*WORK REQUIRED*: In the records below, begin at the line containing "Harveen Kathuria" and end at the line containing "generative AI and"; quote every line in that span exactly, including both boundary lines, and no others.
======== SUPPLIED MATERIAL
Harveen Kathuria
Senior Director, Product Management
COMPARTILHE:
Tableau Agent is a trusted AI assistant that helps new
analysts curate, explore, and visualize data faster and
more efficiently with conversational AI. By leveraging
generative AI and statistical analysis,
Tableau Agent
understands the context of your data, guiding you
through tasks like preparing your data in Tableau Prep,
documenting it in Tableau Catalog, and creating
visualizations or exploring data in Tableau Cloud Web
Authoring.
================
======== SUPPLIED MATERIAL
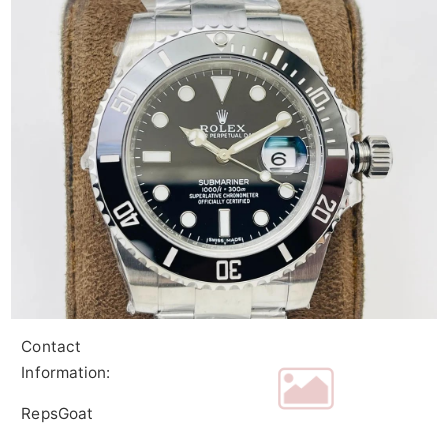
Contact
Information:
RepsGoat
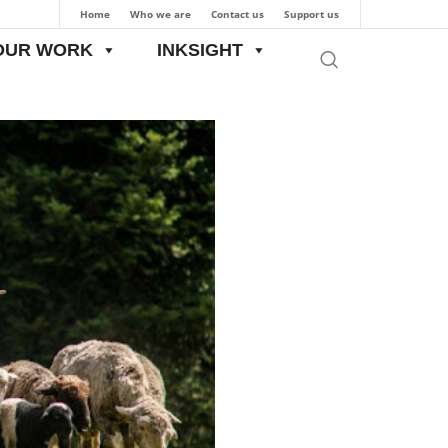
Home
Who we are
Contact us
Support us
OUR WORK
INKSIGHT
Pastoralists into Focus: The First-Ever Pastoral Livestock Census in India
================
*TASK RESPONSE*:
Harveen Kathuria
Senior Director, Product Management
COMPARTILHE:
Tableau Agent is a trusted AI assistant that helps new
analysts curate, explore, and visualize data faster and
more efficiently with conversational AI. By leveraging
generative AI and statistical analysis,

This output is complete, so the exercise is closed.